§ WHAT IS REQUIRED:
Write down the text of every row below word for word, leaving out the pictures.
** DATA SHOWN follows **
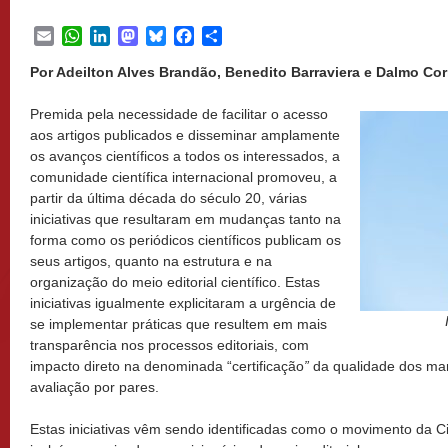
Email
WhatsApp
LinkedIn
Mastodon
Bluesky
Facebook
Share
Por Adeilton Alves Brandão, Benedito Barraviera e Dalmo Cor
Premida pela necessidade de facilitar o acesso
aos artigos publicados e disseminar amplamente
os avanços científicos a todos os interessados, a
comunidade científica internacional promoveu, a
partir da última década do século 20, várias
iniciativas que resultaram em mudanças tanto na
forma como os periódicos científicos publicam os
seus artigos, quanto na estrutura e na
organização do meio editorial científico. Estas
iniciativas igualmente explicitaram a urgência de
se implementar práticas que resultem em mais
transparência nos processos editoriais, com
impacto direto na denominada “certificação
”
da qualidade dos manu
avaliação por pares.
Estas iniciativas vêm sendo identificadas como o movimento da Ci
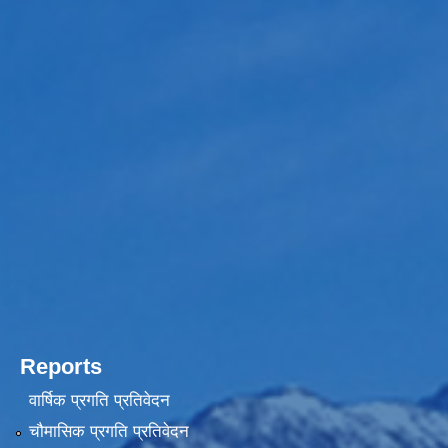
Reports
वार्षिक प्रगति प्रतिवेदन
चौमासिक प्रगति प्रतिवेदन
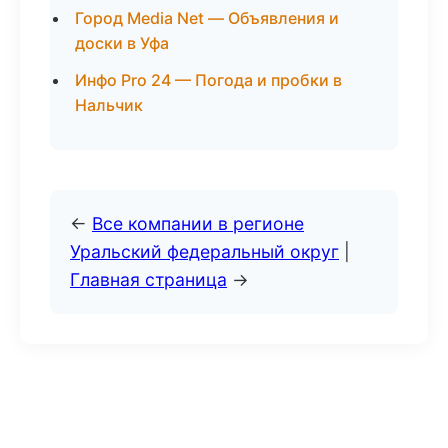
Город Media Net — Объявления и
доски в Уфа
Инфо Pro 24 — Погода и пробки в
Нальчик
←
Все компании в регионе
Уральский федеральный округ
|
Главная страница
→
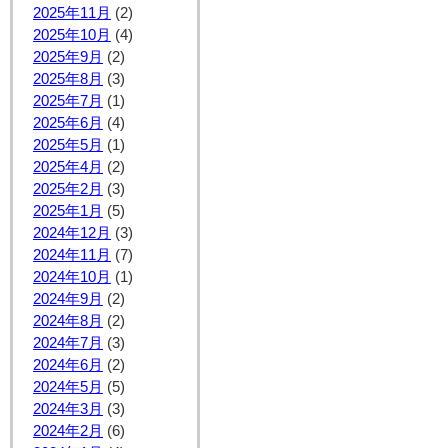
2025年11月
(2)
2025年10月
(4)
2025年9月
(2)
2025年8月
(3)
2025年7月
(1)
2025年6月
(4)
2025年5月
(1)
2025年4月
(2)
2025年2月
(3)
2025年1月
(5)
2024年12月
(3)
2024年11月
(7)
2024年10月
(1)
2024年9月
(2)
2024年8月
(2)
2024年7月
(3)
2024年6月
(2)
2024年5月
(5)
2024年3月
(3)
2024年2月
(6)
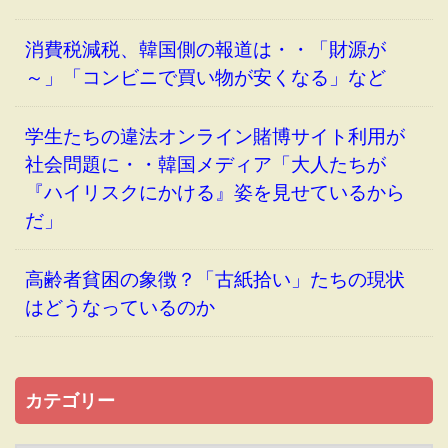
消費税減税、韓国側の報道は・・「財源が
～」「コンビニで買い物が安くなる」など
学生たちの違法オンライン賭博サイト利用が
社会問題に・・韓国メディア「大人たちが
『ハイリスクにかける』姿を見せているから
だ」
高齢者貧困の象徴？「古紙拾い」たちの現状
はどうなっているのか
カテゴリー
** End of DATA SHOWN **
§ WRITTEN ANSWER:
Email
WhatsApp
LinkedIn
Mastodon
Bluesky
Facebook
Share
Por Adeilton Alves Brandão, Benedito Barraviera e Dalmo Cor
Premida pela necessidade de facilitar o acesso
aos artigos publicados e disseminar amplamente
os avanços científicos a todos os interessados, a
comunidade científica internacional promoveu, a
partir da última década do século 20, várias
iniciativas que resultaram em mudanças tanto na
forma como os periódicos científicos publicam os
seus artigos, quanto na estrutura e na
organização do meio editorial científico. Estas
iniciativas igualmente explicitaram a urgência de
se implementar práticas que resultem em mais
transparência nos processos editoriais, com
impacto direto na denominada “certificação
”
da qualidade dos manu
avaliação por pares.
Estas iniciativas vêm sendo identificadas como o movimento da Ci
Reports
वार्षिक प्रगति प्रतिवेदन
चौमासिक प्रगति प्रतिवेदन
Город Media Net — Объявления и
доски в Уфа
Инфо Pro 24 — Погода и пробки в
Нальчик
←
Все компании в регионе
Уральский федеральный округ
|
Главная страница
→
2025年11月
(2)
2025年10月
(4)
2025年9月
(2)
2025年8月
(3)
2025年7月
(1)
2025年6月
(4)
2025年5月
(1)
2025年4月
(2)
2025年2月
(3)
2025年1月
(5)
2024年12月
(3)
2024年11月
(7)
2024年10月
(1)
2024年9月
(2)
2024年8月
(2)
2024年7月
(3)
2024年6月
(2)
2024年5月
(5)
2024年3月
(3)
2024年2月
(6)
消費税減税、韓国側の報道は・・「財源が
～」「コンビニで買い物が安くなる」など
学生たちの違法オンライン賭博サイト利用が
社会問題に・・韓国メディア「大人たちが
『ハイリスクにかける』姿を見せているから
だ」
高齢者貧困の象徴？「古紙拾い」たちの現状
はどうなっているのか
カテゴリー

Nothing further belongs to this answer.